SERANG, AkalinNews.com -- 12 JUNI 2026 – Direktorat Reserse Kriminal Umum Ditreskrimum Kepolisian Daerah Polda Banten menggelar sosialisasi pencegahan kekerasan terhadap perempuan dan anak serta Tindak Pidana Perdagangan Orang TPPO di Kampung Sukadana, Kecamatan Kasemen, Kota Serang, Jum'at 12/6/2026.
Kegiatan ini merupakan bagian dari komitmen kepolisian meningkatkan kesadaran dan kepedulian masyarakat terhadap perlindungan kelompok rentan.
Edukasi Bentuk Kekerasan & TPPO
Kepala Subdirektorat Renakta Ditreskrimum Polda Banten AKBP Irene Missy mengatakan agenda ini bertujuan memberikan pemahaman mendalam mengenai urgensi menjaga keselamatan perempuan dan anak dari ancaman kejahatan. Dilansir dari Antara Banten.
"Melalui kegiatan ini kami memberikan edukasi kepada masyarakat agar lebih memahami bentuk-bentuk kekerasan terhadap perempuan dan anak serta tindak pidana perdagangan orang", tuturnya.
Menurut Irene, dengan pembekalan ilmu yang baik, masyarakat di tingkat terkecil diharapkan meningkatkan kewaspadaan. Warga juga didorong berani mengambil peran aktif dalam upaya pencegahan dini di wilayah mereka.

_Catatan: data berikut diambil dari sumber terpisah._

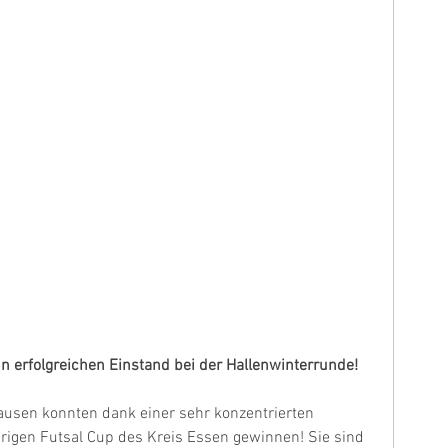
 erfolgreichen Einstand bei der Hallenwinterrunde!
ausen konnten dank einer sehr konzentrierten 
rigen Futsal Cup des Kreis Essen gewinnen! Sie sind 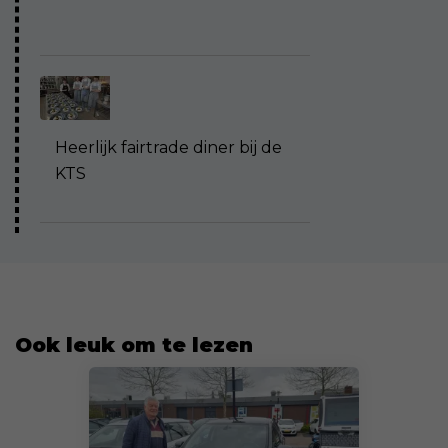
Heerlijk fairtrade diner bij de
KTS
Ook leuk om te lezen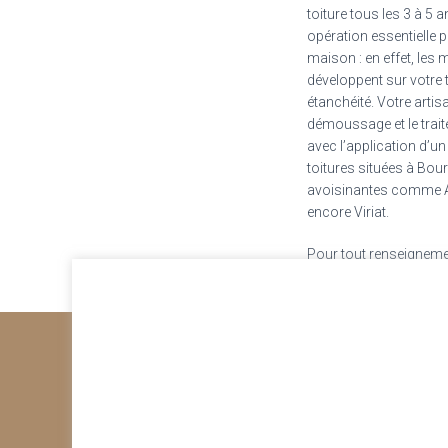
toiture tous les 3 à 5
opération essentielle 
maison : en effet, les 
développent sur votre t
étanchéité. Votre artis
démoussage et le trait
avec l’application d’un
toitures situées à Bo
avoisinantes comme 
encore Viriat.
Pour tout renseignemen
Lucas Michel au
06.27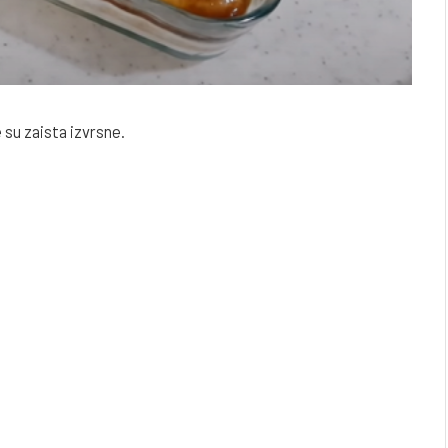
 su zaista izvrsne.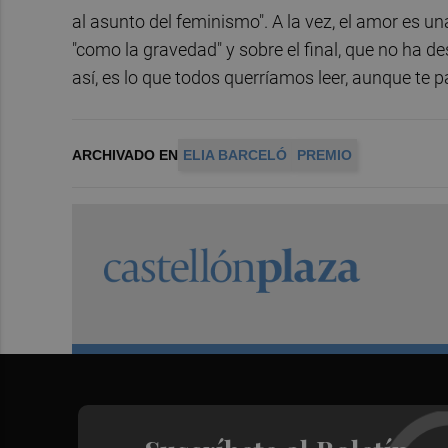
al asunto del feminismo". A la vez, el amor es u
"como la gravedad" y sobre el final, que no ha de
así, es lo que todos querríamos leer, aunque te p
ARCHIVADO EN
ELIA BARCELÓ
PREMIO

Benteng Utama Dimulai dari Keluarga
Irene menjelaskan alasan gencar sosialisasi karena perempuan dan anak-anak hingga kini dinilai masih menjadi kelompok paling rawan menjadi target pelaku tindak kriminal.
Oleh karena itu, penguatan benteng pertahanan utama harus dimulai dari unit terkecil masyarakat.
"Peran keluarga dan lingkungan sangat penting dalam memberikan perlindungan. Pengawasan dan perhatian terhadap anak harus terus ditingkatkan agar mereka tidak mudah menjadi korban maupun sasaran pelaku kejahatan", ujarnya.
Perhatian, pengawasan, serta kepekaan dari pihak keluarga dan tetangga sekitar menjadi faktor penentu agar anak-anak tidak mudah terjebak dalam ruang lingkup kejahatan.
Tekan Angka Kekerasan Domestik & TPPO
Melalui pendekatan langsung ke perkampungan warga ini, Ditreskrimum Polda Banten berharap angka kasus kekerasan domestik maupun perdagangan manusia dapat terus ditekan secara signifikan di masa mendatang.
"Sehingga dapat meminimalisir terjadinya tindak pidana kekerasan maupun perdagangan orang di lingkungan masyarakat", tutup Irene.